If you've heard of the possibility of creating an information product using copyright-free government material, you may be unsure of the potential to get users to pay for something that you accessed without charge. Here are answers to the questions many people have about repackaging and selling public domain information created by the U.S. government, along with three examples to get your creative juices flowing.

Common Concerns about Repurposing and Selling Public Domain Information

1. What is public domain government information and what do you have the right to do with it?

When the U.S. government creates or commissions information, it is paid for by federal taxes and therefore owned by the taxpayers. Almost all the time, U.S. government information is in the public domain and not copyrighted. (Exceptions to this rule carry a copyright notice.) This means that anyone has the right to republish that information however they please, as if they had researched and created it themselves. You have the right to publish it exactly as is, change the format, chop it into smaller pieces, rewrite it, combine it with other public domain or proprietary information or translate it - all without charge and without needing to request permission.
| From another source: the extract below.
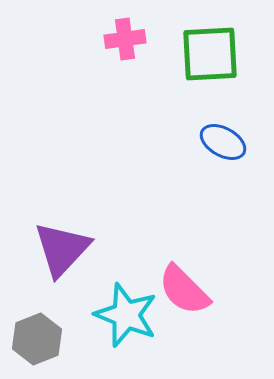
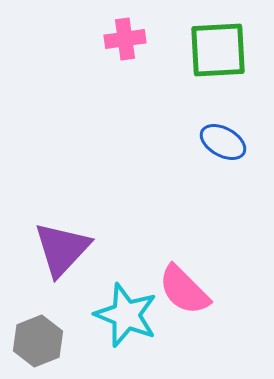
green square: moved 8 px right, 4 px up
gray hexagon: moved 1 px right, 2 px down
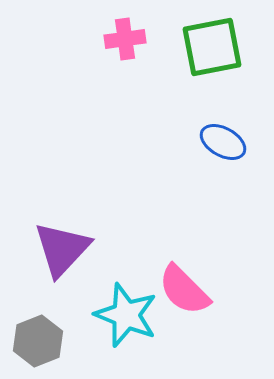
green square: moved 6 px left, 3 px up; rotated 8 degrees counterclockwise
2. If information is available free online, why would people pay for it?

Many people do not have the time or skills to find free information online. If you can bring information of interest to them to their attention, they may be as willing to pay for it as they do for other books, recordings, etc. This is especially true if you package the material attractively, conveniently and understandably.

3. Do you need to tell people where the material came from?

That's up to you. In some cases, telling them of the government origin of the information greatly boosts its credibility. Sometimes you may want to let buyers know that the content is available for free but in hard-to-find or hard-to-use locations. The three examples below make it clear why shoppers might not care about that at all.

Repurposing Three Types of Government Information

1. Foreign language courses. Over the years, the U.S. government has financed the creation of self-study courses in dozens of languages for the use of government personnel headed overseas. Many private companies now sell courses based on the original recordings and printed study guides. Whereas originally they were distributed on cassette with an accompanying paperback book, now you can purchase the very same courses as downloads or as a colorfully packaged CD/book set.

There is still room for innovation in this arena. You could reorganize the lessons, deliver them by subscription, sell them on a preloaded audio player, make them part of a paid membership site, provide them as a free bonus for travel products, add images to transform them into movies, change the content so it's especially suitable for children, etc.